**Exercise goal**
Below are the records. Retype exactly the lines between the lines holding "Poor behaviours |" and "if dissatisfied |", inclusive.

**Data for processing**
-----

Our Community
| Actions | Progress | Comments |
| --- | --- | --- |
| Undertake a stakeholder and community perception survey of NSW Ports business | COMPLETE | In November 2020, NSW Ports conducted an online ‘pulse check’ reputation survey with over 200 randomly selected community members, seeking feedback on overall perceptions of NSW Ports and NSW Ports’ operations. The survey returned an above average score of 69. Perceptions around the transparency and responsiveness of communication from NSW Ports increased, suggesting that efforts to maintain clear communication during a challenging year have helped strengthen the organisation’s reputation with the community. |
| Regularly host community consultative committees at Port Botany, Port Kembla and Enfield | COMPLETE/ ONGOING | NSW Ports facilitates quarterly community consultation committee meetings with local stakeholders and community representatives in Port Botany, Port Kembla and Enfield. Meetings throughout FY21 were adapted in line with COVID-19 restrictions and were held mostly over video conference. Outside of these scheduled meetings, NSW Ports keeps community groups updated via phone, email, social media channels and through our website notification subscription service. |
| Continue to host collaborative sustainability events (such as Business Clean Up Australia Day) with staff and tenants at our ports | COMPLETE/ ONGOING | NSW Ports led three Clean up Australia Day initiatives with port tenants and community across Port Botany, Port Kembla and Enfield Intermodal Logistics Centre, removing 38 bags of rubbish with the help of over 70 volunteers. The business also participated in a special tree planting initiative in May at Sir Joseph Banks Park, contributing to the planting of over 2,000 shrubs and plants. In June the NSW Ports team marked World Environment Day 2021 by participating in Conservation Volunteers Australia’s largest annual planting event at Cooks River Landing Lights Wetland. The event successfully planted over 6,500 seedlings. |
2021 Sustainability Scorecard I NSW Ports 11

-----

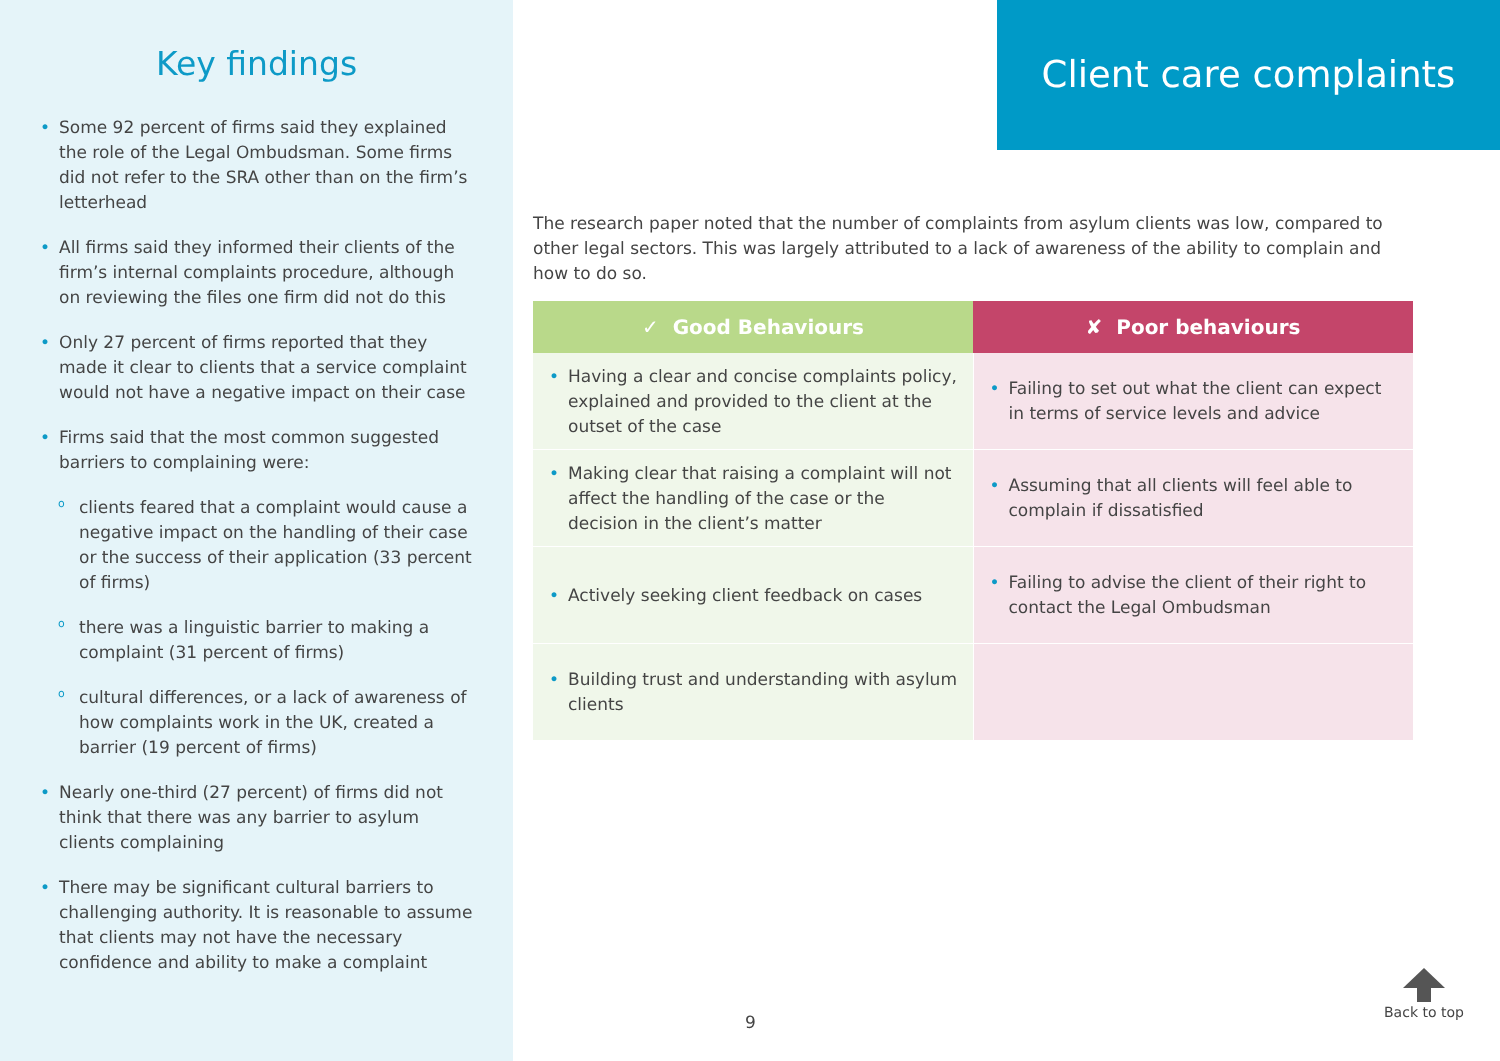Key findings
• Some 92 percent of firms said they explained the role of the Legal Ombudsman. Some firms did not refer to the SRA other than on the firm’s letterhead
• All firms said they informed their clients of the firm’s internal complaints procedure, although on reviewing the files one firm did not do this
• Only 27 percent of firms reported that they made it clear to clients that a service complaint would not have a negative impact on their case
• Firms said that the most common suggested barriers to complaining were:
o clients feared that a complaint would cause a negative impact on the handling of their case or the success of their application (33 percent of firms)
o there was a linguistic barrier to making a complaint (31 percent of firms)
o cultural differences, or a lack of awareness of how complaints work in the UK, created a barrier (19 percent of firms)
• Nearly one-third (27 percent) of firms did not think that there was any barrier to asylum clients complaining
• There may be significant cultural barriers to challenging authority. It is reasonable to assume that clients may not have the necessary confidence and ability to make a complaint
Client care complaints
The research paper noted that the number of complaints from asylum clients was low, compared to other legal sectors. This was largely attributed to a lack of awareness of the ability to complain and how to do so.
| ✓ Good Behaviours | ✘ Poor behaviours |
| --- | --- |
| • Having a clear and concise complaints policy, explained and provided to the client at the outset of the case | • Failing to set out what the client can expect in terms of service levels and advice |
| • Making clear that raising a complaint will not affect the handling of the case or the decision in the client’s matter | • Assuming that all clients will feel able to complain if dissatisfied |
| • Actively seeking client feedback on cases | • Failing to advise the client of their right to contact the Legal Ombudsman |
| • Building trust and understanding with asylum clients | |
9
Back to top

-----

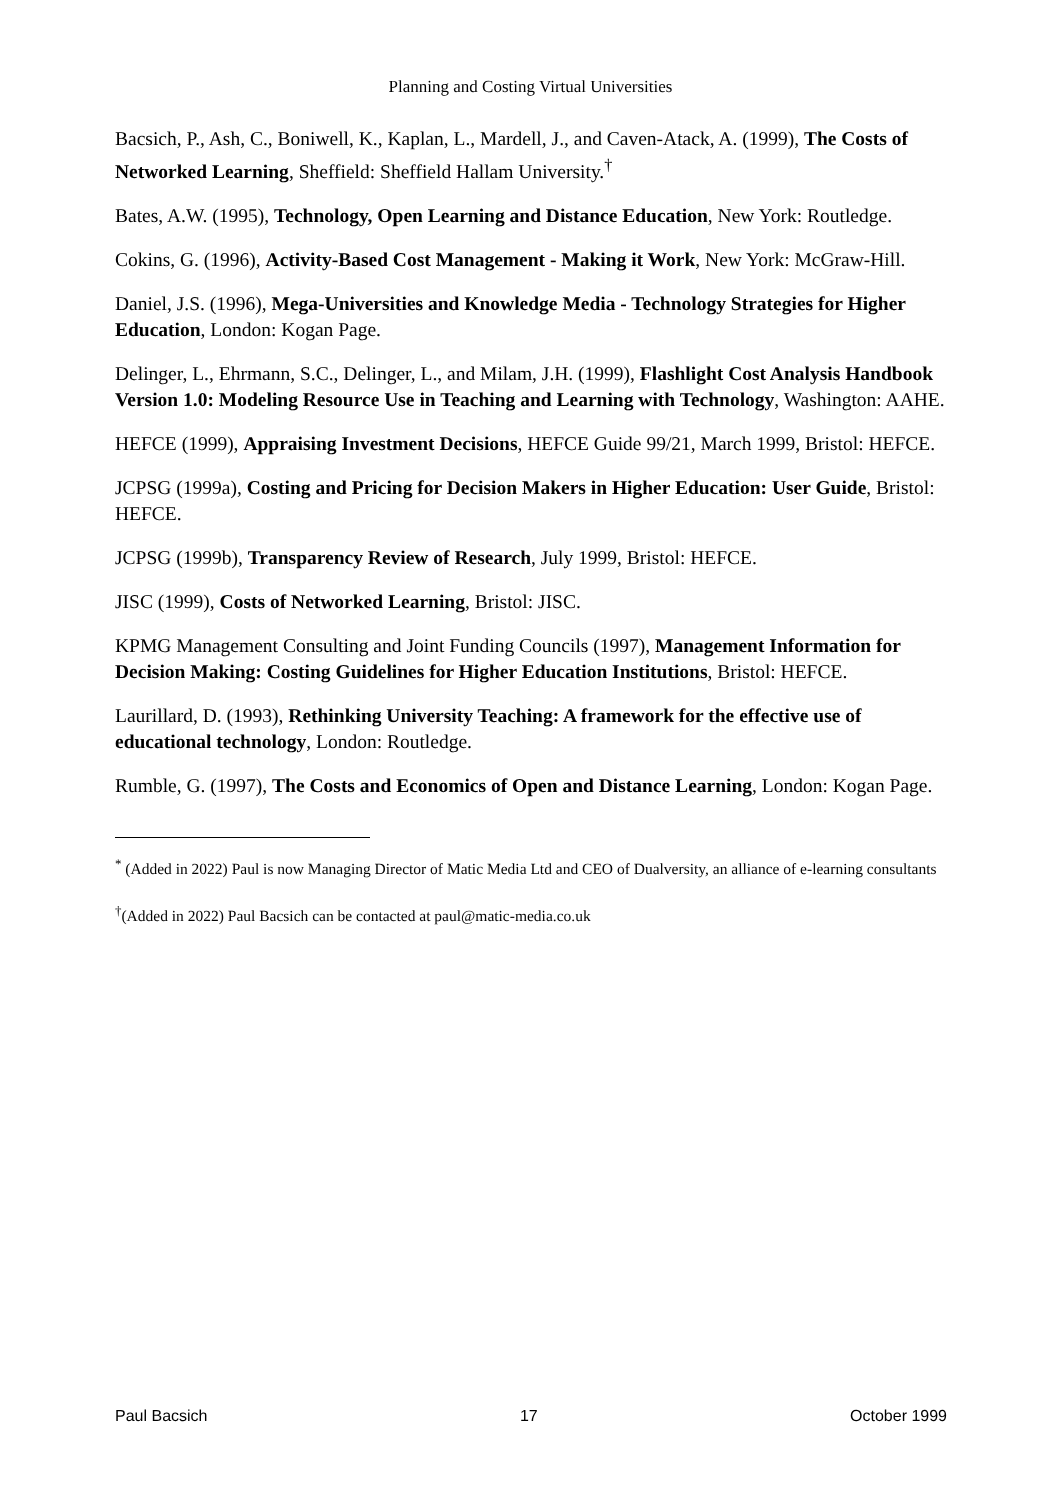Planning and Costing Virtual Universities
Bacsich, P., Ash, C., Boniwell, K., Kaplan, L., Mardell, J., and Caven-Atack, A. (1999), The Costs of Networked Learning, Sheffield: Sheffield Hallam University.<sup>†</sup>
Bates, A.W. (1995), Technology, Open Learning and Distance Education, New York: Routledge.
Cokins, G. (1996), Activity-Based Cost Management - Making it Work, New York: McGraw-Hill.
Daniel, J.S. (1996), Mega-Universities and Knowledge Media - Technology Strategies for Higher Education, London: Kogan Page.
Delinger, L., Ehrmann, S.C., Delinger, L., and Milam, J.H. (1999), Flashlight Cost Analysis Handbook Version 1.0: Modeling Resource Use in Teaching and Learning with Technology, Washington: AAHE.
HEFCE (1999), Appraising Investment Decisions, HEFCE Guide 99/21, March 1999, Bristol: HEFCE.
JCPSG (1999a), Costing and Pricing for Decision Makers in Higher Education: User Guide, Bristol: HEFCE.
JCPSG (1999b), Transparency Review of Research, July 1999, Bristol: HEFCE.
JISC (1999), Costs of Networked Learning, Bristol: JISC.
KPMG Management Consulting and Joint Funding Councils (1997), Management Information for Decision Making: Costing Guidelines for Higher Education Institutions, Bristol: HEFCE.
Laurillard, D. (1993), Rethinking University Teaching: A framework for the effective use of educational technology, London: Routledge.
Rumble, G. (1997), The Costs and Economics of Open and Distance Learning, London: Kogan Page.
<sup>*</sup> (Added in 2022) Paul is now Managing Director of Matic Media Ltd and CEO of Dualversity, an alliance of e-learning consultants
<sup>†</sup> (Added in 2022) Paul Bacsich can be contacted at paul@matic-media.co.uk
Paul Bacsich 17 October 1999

-----

**Exercise output**
| ✓ Good Behaviours | ✘ Poor behaviours |
| --- | --- |
| • Having a clear and concise complaints policy, explained and provided to the client at the outset of the case | • Failing to set out what the client can expect in terms of service levels and advice |
| • Making clear that raising a complaint will not affect the handling of the case or the decision in the client’s matter | • Assuming that all clients will feel able to complain if dissatisfied |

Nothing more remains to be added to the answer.